*Written task:*
Retype the text in the data below line for line, keeping every character the same, and leave out any image.

::::

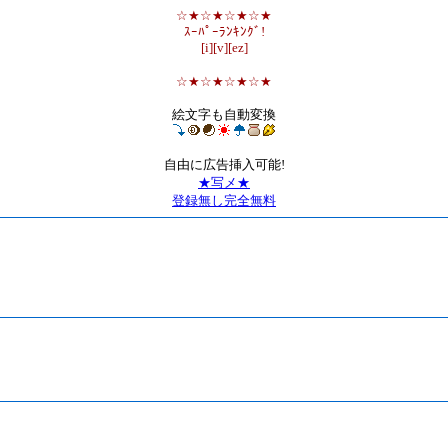
☆★☆★☆★☆★
ｽｰﾊﾟｰﾗﾝｷﾝｸﾞ!
[i][v][ez]
☆★☆★☆★☆★
絵文字も自動変換
自由に広告挿入可能!
★写メ★
登録無し完全無料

::::

*Response to the exercise:*
☆★☆★☆★☆★
ｽｰﾊﾟｰﾗﾝｷﾝｸﾞ!
[i][v][ez]
☆★☆★☆★☆★
絵文字も自動変換
自由に広告挿入可能!
★写メ★
登録無し完全無料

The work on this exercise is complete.